The Orange have built similar edges all year. The defense has the No. 7 average field position nationally, and the offense has the No. 1 mark: its own 37. Last year, Syracuse’s offense was 104th in average starting field position, at its own 28.
“Everyone says that special teams is one-third of the game,” Babers said. “It’s not, but it is one-third of the yardage of the game. Every time you punt, it’s 40-50 yards of territory. Every time you kick off, that’s 60-65 yards of territory if you look at it from a battle standpoint. And that’s the thing that you have to protect. If you don’t spend a lot of emphasis on it, you can find yourself on long fields or short fields.”
And Syracuse has learned how to turn short fields into real points.
Through 10 games, Syracuse has more field goal attempts (and made kicks) than it had in any of Babers’ first two full seasons. The Orange are seventh nationally in in points per game despite being 59th in yards per play and 39th in Offensive S&P+.

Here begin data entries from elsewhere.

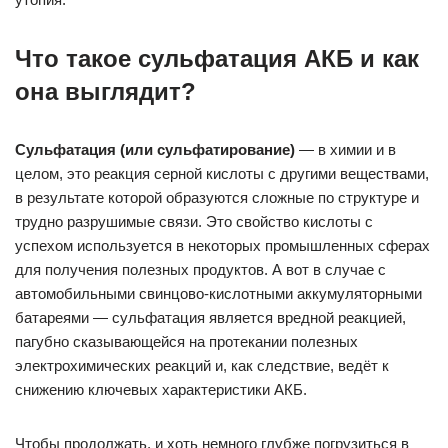
Что такое сульфатация АКБ и как
она выглядит?
Сульфатация (или сульфатирование)
— в химии и в
целом, это реакция серной кислоты с другими веществами,
в результате которой образуются сложные по структуре и
трудно разрушимые связи. Это свойство кислоты с
успехом используется в некоторых промышленных сферах
для получения полезных продуктов. А вот в случае с
автомобильными свинцово-кислотными аккумуляторными
батареями — сульфатация является вредной реакцией,
пагубно сказывающейся на протекании полезных
электрохимических реакций и, как следствие, ведёт к
снижению ключевых характеристики АКБ.
Чтобы продолжать, и хоть немного глубже погрузиться в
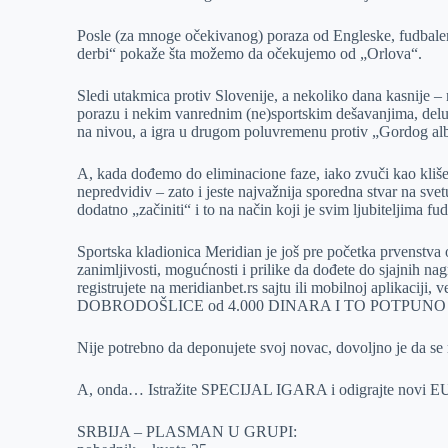
r
n
A
i
Posle (za mnoge očekivanog) poraza od Engleske, fudbaleri
p
l
derbi“ pokaže šta možemo da očekujemo od „Orlova“.
p
Sledi utakmica protiv Slovenije, a nekoliko dana kasnije –
porazu i nekim vanrednim (ne)sportskim dešavanjima, delu
na nivou, a igra u drugom poluvremenu protiv „Gordog al
A, kada dođemo do eliminacione faze, iako zvuči kao kliše 
nepredvidiv – zato i jeste najvažnija sporedna stvar na s
dodatno „začiniti“ i to na način koji je svim ljubiteljima
Sportska kladionica Meridian je još pre početka prvenst
zanimljivosti, mogućnosti i prilike da dođete do sjajnih nag
registrujete na meridianbet.rs sajtu ili mobilnoj aplikaciji
DOBRODOŠLICE od 4.000 DINARA I TO POTPUN
Nije potrebno da deponujete svoj novac, dovoljno je da se r
A, onda… Istražite SPECIJAL IGARA i odigrajte novi EURO
SRBIJA – PLASMAN U GRUPI:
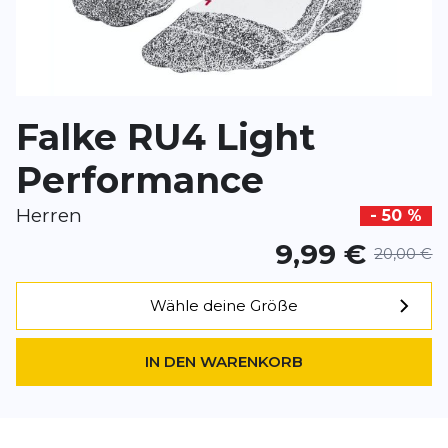
*
Pflichtfelder
BEWERTUNG HINZUFÜGEN
Falke RU4 Light
Dieses Formular ist durch reCAPTCHA geschützt – es gelten die
Date
Google.
Performance
Herren
- 50 %
9,99 €
20,00 €
Wähle deine Größe
IN DEN WARENKORB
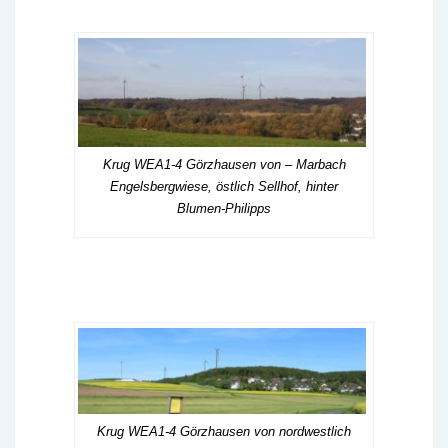
Krug WEA1-4 Görzhausen von – Marbach
Engelsbergwiese, östlich Sellhof, hinter
Blumen-Philipps
Krug WEA1-4 Görzhausen von nordwestlich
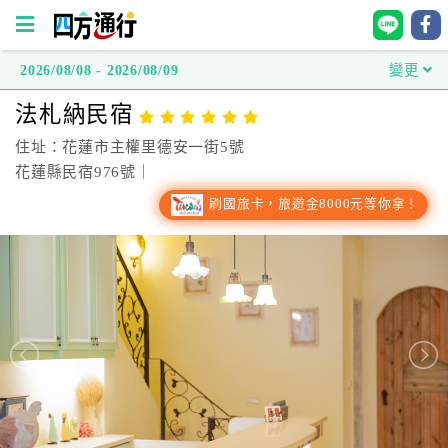
2026/08/08 - 2026/08/09
變更
四
法札納民宿
方
通
住址：花蓮市主權里德安一街5號
行
花蓮縣民宿976號｜
訂
刷國旅卡，旅遊金8000元等你拿！
房
台
灣
訂
房
直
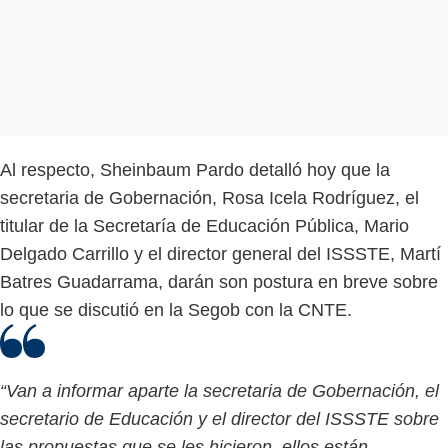
Al respecto, Sheinbaum Pardo detalló hoy que la
secretaria de Gobernación, Rosa Icela Rodríguez, el
titular de la Secretaría de Educación Pública, Mario
Delgado Carrillo y el director general del ISSSTE, Martí
Batres Guadarrama, darán son postura en breve sobre
lo que se discutió en la Segob con la CNTE.
“Van a informar aparte la secretaria de Gobernación, el
secretario de Educación y el director del ISSSTE sobre
las propuestas que se les hicieron, ellos están,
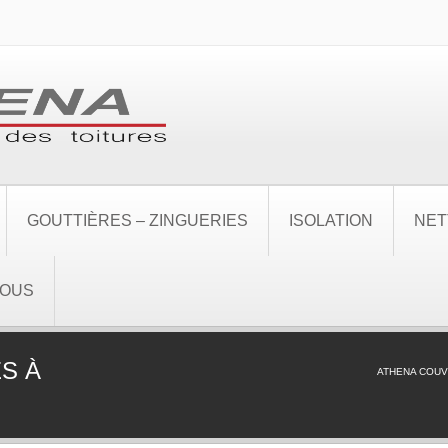
GOUTTIÈRES – ZINGUERIES
ISOLATION
NET
NOUS
S À
ATHENA COU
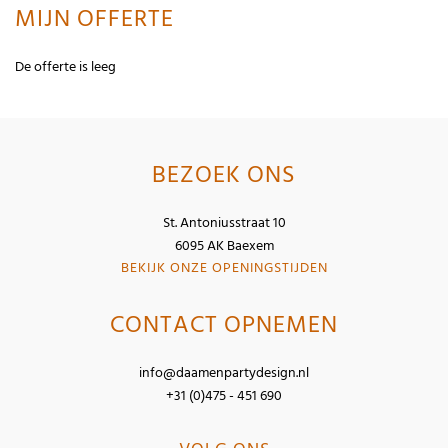
MIJN OFFERTE
De offerte is leeg
BEZOEK ONS
St. Antoniusstraat 10
6095 AK Baexem
BEKIJK ONZE OPENINGSTIJDEN
CONTACT OPNEMEN
info@daamenpartydesign.nl
+31 (0)475 - 451 690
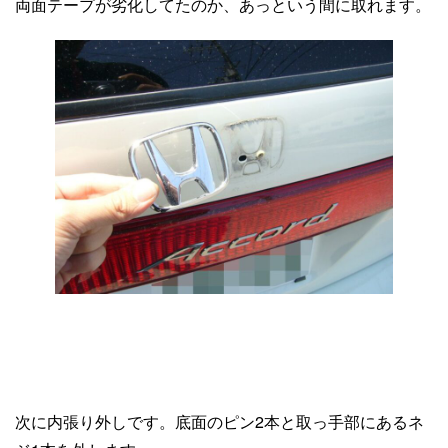
両面テープが劣化してたのか、あっという間に取れます。
次に内張り外しです。底面のピン2本と取っ手部にあるネ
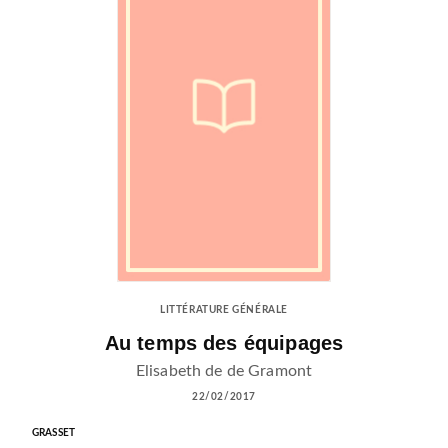
LITTÉRATURE GÉNÉRALE
Au temps des équipages
Elisabeth de de Gramont
22/02/2017
GRASSET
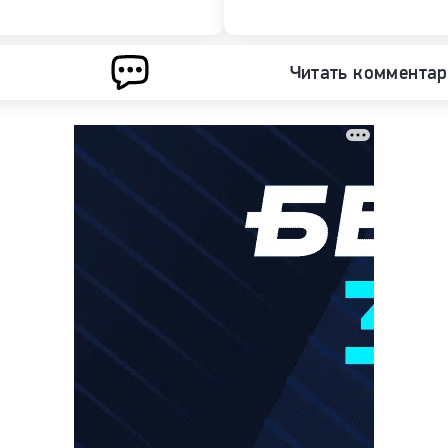
Читать коммента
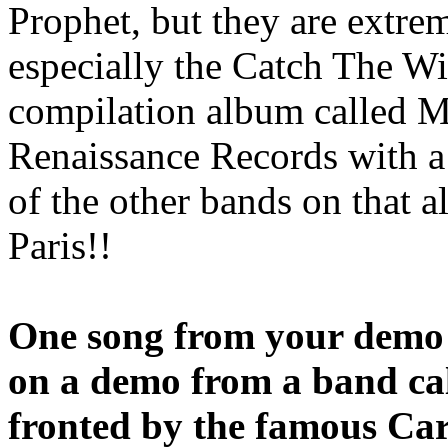
Prophet, but they are extre
especially the Catch The Wi
compilation album called 
Renaissance Records with a
of the other bands on that
Paris!!
One song from your demo 
on a demo from a band ca
fronted by the famous Carl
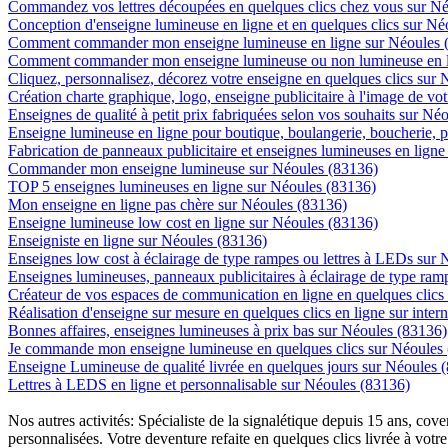
Commandez vos lettres découpées en quelques clics chez vous sur N
Conception d'enseigne lumineuse en ligne et en quelques clics sur Né
Comment commander mon enseigne lumineuse en ligne sur Néoules 
Comment commander mon enseigne lumineuse ou non lumineuse en l
Cliquez, personnalisez, décorez votre enseigne en quelques clics sur
Création charte graphique, logo, enseigne publicitaire à l'image de vot
Enseignes de qualité à petit prix fabriquées selon vos souhaits sur Né
Enseigne lumineuse en ligne pour boutique, boulangerie, boucherie, pa
Fabrication de panneaux publicitaire et enseignes lumineuses en lign
Commander mon enseigne lumineuse sur Néoules (83136)
TOP 5 enseignes lumineuses en ligne sur Néoules (83136)
Mon enseigne en ligne pas chère sur Néoules (83136)
Enseigne lumineuse low cost en ligne sur Néoules (83136)
Enseigniste en ligne sur Néoules (83136)
Enseignes low cost à éclairage de type rampes ou lettres à LEDs sur
Enseignes lumineuses, panneaux publicitaires à éclairage de type ra
Créateur de vos espaces de communication en ligne en quelques clics
Réalisation d'enseigne sur mesure en quelques clics en ligne sur inter
Bonnes affaires, enseignes lumineuses à prix bas sur Néoules (83136)
Je commande mon enseigne lumineuse en quelques clics sur Néoules
Enseigne Lumineuse de qualité livrée en quelques jours sur Néoules 
Lettres à LEDS en ligne et personnalisable sur Néoules (83136)
Nos autres activités: Spécialiste de la signalétique depuis 15 ans, c
personnalisées. Votre deventure refaite en quelques clics livrée à votre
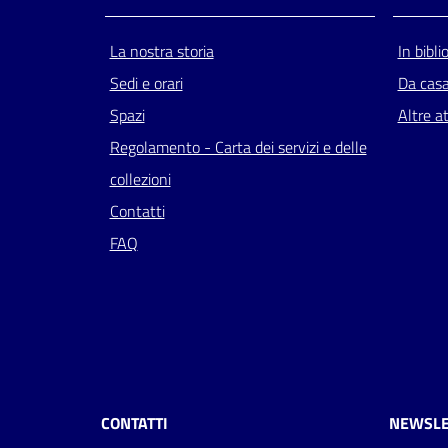
La nostra storia
In bibli
Sedi e orari
Da cas
Spazi
Altre at
Regolamento - Carta dei servizi e delle
collezioni
Contatti
FAQ
CONTATTI
NEWSLE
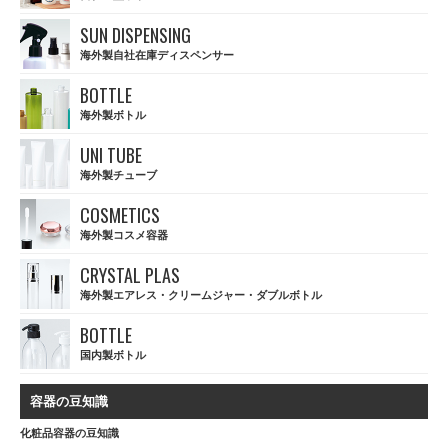
SUN DISPENSING
海外製自社在庫ディスペンサー
BOTTLE
海外製ボトル
UNI TUBE
海外製チューブ
COSMETICS
海外製コスメ容器
CRYSTAL PLAS
海外製エアレス・クリームジャー・ダブルボトル
BOTTLE
国内製ボトル
容器の豆知識
化粧品容器の豆知識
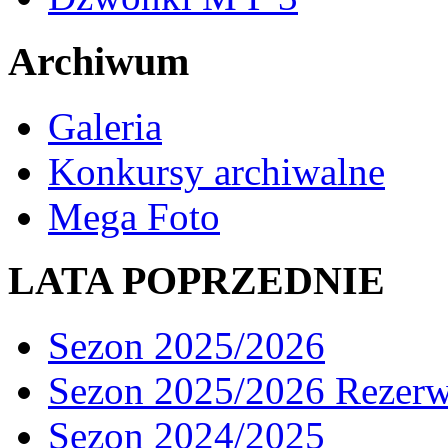
Archiwum
Galeria
Konkursy archiwalne
Mega Foto
LATA POPRZEDNIE
Sezon 2025/2026
Sezon 2025/2026 Rezer
Sezon 2024/2025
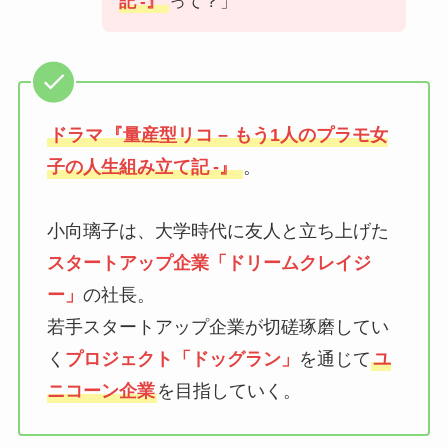
記
-』
って？」
ドラマ
『量産型リコ –
もう1人のプラモ女
子の人生組み立て記
-』
。
小向璃子は、大学時代に友人と立ち上げた
スタートアップ企業「ドリームクレイジ
ー」
の社長。
若手スタートアップ企業が切磋琢磨してい
く
プロジェクト「ドッグラン」
を通じて
ユ
ニコーン企業
を目指していく。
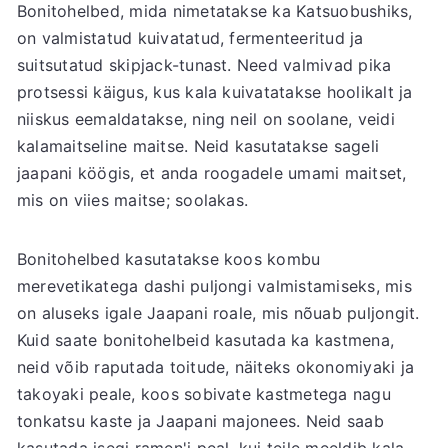
Bonitohelbed, mida nimetatakse ka Katsuobushiks,
on valmistatud kuivatatud, fermenteeritud ja
suitsutatud skipjack-tunast. Need valmivad pika
protsessi käigus, kus kala kuivatatakse hoolikalt ja
niiskus eemaldatakse, ning neil on soolane, veidi
kalamaitseline maitse. Neid kasutatakse sageli
jaapani köögis, et anda roogadele umami maitset,
mis on viies maitse; soolakas.
Bonitohelbed kasutatakse koos kombu
merevetikatega dashi puljongi valmistamiseks, mis
on aluseks igale Jaapani roale, mis nõuab puljongit.
Kuid saate bonitohelbeid kasutada ka kastmena,
neid võib raputada toitude, näiteks okonomiyaki ja
takoyaki peale, koos sobivate kastmetega nagu
tonkatsu kaste ja Jaapani majonees. Neid saab
kasutada isegi ramen'i peal, kui teile meeldib kala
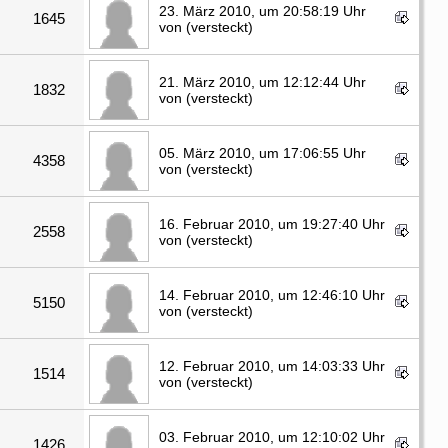
23. März 2010, um 20:58:19 Uhr
1645
von (versteckt)
21. März 2010, um 12:12:44 Uhr
1832
von (versteckt)
05. März 2010, um 17:06:55 Uhr
4358
von (versteckt)
16. Februar 2010, um 19:27:40 Uhr
2558
von (versteckt)
14. Februar 2010, um 12:46:10 Uhr
5150
von (versteckt)
12. Februar 2010, um 14:03:33 Uhr
1514
von (versteckt)
03. Februar 2010, um 12:10:02 Uhr
1426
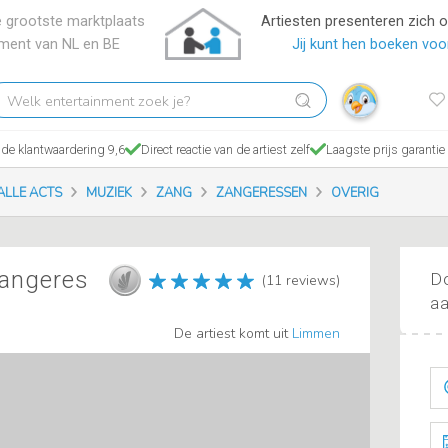
 grootste marktplaats
Artiesten presenteren zich 
nment van NL en BE
Jij kunt hen boeken voor
elk
tertainment
ek
de klantwaardering 9,6
Direct reactie van de artiest zelf
Laagste prijs garantie
?
ALLE ACTS
MUZIEK
ZANG
ZANGERESSEN
OVERIG
zangeres
Do
(11 reviews)
aa
De artiest komt uit
Limmen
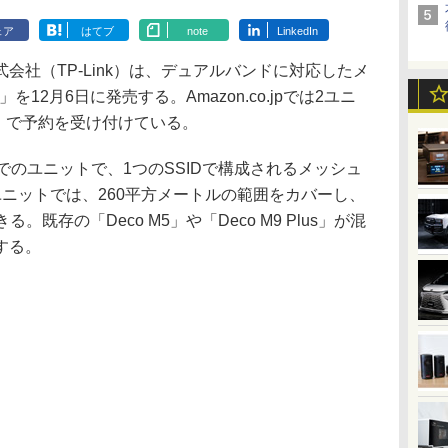
ェア
はてブ
note
LinkedIn
社（TP-Link）は、デュアルバンドに対応したメ
4」を12月6日に発売する。Amazon.co.jpでは2ユニ
込）で予約を受け付けている。
のユニットで、1つのSSIDで構成されるメッシュ
ニットでは、260平方メートルの範囲をカバーし、
る。既存の「Deco M5」や「Deco M9 Plus」が混
する。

It works because of Cuse’s special teams and the field position they create.
Kicker Andre Szmyt is 27-of-29 on the year and has made every extra point. He’s one of three freshmen among the 20 semifinalists for the Lou Groza award. He’s also a walk-on who hadn’t kicked a football in a game before the end of his senior year in high school. He’s a true diamond in the rough, who Babers said “kind of came out of nowhere.” He’s been key for a team that got unreliable placekicking in Babers’ first two seasons.
This year, Syracuse is getting Scoring Opportunities — i.e., moving inside the other team’s 40 — on 58 percent of its drives. That’s No. 12 nationally, and it’s happened despite Syracuse’s average drive length going slightly down from last season. It’s easy to see how simple field position has translated to Syracuse putting more points on the board.
Coaching up special teamers is a pride point for Babers and Syracuse.
“I’ve had over 50 guys make the National Football League, and I’ve coached only two types of guys,” Babers said. “One, athletic freaks where God said, ‘I’m gonna make myself a football player,’ and two, guys who were overachievers who did everything consistently good, not occasionally great, and they just didn’t make mistakes, and those guys were special teams players.”
The roadmap to Syracuse beating Notre Dame is clear, because the Orange have been using it all year and almost beat Clemson with it.
Notre Dame, like Clemson, has decent overall special teams, ranking No. 54 in Special Teams S&P+. The Irish are good on both other sides of the ball, though, and tend to face favorable field position.
The question is whether Cuse can take full advantage and actually win the game this time.